Germany's foreign minister on Thursday said the international community remains determined to prevent Iran from developing technology for nuclear weapons despite U.S. assessments that it has stopped working on an arms program.

Foreign Minister Frank-Walter Steinmeier spoke before a briefing by Mohamed ElBaradei, the chief of the International Atomic Energy Agency, on ElBaradei's recent meeting with top Iranian leaders on the nuclear standoff.

Germany and the five permanent Security Council members plan to meet Tuesday in Berlin for talks that diplomats said will include attempts to iron out differences on the language and timing of a third set of U.N. sanctions for Tehran's refusal to freeze uranium enrichment and meet other council demands.

"The conflict over Iran's nuclear program remains ... on the agenda" despite last month's U.S. intelligence assessment that Tehran stopped active work on a nuclear weapons program in 2003, he said. "The problem is not solved."

Urging Iran to "resurrect international confidence" in its nuclear intentions, Steinmeier said the international community "cannot and will not allow that technology for nuclear weapons be developed in this region."

He was alluding primarily to uranium enrichment, which Iran says it wants to develop to be able to generate nuclear power, but which also can create the fissile core of nuclear warheads. Iran refuses to mothball the program despite two sets of U.N. sanctions.

Opposition from Russia and China to quick and harsh new sanctions has increased in the wake of the U.S. intelligence estimate. But Steinmeier papered over differences, saying the Berlin meeting will focus on making sure that international unity over the need for Iran to heed Security Council demands" will continue to be expressed in the future."

He said that he wanted ElBaradei's assessment of the talks in Tehran "so that we have a substantial discussion" at the Berlin meeting.

The U.S. State Department said Wednesday Washington had no plans to change its sanctions strategy in dealing with Iran.
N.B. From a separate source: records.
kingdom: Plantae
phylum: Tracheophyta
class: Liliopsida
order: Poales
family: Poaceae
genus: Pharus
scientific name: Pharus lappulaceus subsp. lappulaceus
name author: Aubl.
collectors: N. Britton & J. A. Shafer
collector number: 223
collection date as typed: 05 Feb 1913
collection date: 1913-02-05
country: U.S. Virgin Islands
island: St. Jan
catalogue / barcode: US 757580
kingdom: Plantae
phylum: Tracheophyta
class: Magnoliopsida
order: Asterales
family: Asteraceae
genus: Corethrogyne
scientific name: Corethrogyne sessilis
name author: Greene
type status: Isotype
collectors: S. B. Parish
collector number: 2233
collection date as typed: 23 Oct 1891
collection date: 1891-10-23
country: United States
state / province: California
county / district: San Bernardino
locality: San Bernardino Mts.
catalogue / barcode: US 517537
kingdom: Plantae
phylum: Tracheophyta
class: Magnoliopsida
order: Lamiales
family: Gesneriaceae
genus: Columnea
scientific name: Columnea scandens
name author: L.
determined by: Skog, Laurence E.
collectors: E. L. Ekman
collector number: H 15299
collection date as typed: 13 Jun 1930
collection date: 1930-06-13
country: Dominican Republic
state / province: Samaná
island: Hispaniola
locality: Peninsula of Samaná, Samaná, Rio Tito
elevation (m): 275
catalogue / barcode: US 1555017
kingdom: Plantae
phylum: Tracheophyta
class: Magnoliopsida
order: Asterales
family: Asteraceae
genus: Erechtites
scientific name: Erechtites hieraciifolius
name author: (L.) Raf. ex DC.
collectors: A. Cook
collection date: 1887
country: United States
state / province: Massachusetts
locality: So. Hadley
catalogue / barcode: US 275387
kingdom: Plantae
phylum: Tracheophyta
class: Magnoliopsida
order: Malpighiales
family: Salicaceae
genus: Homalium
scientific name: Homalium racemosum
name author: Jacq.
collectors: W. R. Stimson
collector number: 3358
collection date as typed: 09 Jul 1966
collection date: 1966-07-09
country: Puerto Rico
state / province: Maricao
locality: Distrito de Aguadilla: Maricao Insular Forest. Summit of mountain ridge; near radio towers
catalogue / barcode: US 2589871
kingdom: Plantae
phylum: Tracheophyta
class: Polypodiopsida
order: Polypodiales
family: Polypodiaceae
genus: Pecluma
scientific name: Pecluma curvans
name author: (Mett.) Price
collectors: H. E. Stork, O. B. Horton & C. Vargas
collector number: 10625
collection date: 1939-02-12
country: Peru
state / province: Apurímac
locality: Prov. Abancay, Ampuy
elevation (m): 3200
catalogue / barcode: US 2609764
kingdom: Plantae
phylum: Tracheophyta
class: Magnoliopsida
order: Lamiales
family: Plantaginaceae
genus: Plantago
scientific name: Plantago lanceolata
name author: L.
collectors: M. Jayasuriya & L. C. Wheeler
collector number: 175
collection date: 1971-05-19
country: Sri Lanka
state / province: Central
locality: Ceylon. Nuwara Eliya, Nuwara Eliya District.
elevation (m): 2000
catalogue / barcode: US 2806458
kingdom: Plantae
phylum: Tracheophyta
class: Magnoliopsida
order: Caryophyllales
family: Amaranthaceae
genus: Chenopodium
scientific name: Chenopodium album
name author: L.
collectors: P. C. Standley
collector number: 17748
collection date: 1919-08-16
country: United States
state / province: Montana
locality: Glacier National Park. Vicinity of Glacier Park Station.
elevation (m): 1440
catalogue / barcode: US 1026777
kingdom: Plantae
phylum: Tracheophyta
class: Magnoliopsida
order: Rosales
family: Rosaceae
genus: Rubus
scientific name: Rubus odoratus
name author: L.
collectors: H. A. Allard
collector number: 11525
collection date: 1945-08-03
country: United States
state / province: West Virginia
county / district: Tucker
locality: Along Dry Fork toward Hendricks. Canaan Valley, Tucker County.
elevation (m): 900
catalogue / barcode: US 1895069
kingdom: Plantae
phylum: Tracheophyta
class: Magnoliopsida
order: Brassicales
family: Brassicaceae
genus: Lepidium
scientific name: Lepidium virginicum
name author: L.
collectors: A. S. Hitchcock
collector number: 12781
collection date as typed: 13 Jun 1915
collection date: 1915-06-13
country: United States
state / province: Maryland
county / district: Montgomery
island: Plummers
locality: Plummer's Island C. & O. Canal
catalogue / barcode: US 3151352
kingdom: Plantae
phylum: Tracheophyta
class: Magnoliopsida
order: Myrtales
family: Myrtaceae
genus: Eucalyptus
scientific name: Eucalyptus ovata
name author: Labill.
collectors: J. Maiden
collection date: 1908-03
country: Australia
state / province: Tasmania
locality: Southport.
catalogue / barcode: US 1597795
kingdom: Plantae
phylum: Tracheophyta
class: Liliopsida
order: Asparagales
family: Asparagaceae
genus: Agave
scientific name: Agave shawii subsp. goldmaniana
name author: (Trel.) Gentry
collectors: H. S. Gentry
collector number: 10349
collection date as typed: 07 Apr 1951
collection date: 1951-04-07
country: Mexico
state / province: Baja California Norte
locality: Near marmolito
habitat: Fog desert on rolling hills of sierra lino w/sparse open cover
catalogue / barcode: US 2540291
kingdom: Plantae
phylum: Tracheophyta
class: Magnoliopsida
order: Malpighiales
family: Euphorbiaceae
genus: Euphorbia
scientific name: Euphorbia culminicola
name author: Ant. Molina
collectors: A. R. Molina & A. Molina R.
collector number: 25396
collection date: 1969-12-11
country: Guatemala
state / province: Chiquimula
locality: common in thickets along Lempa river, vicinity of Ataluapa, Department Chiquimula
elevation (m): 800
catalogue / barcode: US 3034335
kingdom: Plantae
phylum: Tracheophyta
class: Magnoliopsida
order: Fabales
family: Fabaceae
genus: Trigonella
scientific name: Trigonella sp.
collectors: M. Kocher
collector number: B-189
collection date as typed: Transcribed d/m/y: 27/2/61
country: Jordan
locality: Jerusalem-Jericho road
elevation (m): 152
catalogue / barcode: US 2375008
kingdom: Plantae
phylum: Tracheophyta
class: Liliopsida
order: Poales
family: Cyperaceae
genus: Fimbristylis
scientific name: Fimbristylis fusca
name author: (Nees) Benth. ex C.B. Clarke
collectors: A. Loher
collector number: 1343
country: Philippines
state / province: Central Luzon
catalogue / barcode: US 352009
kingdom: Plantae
"The whole strategy here is to use various kinds of diplomatic pressure at a gradually increasing rate to try to get a different set of decisions out of the Iranian leadership," spokesman Sean McCormack told reporters.

Officials commenting on ElBaradei's trip to Tehran last week said Iran had promised the U.N.'s chief nuclear inspector to answer all remaining questions about its past nuclear work within four weeks, including secret activities the U.S. suspects were linked to a weapons program.

The probe originally was slated to be completed in December, and the United States and its allies have been chafing at the delay, say diplomats accredited to the IAEA. But they are unlikely to object publicly if the extension allows ElBaradei to reveal details of such secret programs.

In agreeing to the IAEA probe last year, Iran agreed to answer all lingering questions about its past nuclear activities — including those it has evaded since 2003, when nearly 20 years of Iranian clandestine atomic work were revealed.

Diplomats have told The Associated Press that the IAEA probe is now using evidence provided by the U.S. and its close allies to back its allegations. One said Sunday that the IAEA recently shared some of the formerly classified information with Iran, with Washington's permission, to aid with the probe.

Among the material is data on a laptop computer reportedly smuggled out of Iran. In 2005, U.S. intelligence said that information suggested that the country had been working on details for nuclear weapons, including missile trajectories and ideal altitudes for exploding warheads.

U.S. intelligence was also shared with the agency regarding the "Green Salt Project" — a plan that the U.S. alleges links diverse components of a nuclear weapons program, including uranium enrichment, high explosives testing and a missile re-entry vehicle.

The IAEA is also interested in activities at a former research center at Lavizan-Shian, which Iran razed before allowing agency inspectors access. The center is believed to have been the repository of equipment bought by the Iranian military that could be used in a nuclear weapons program.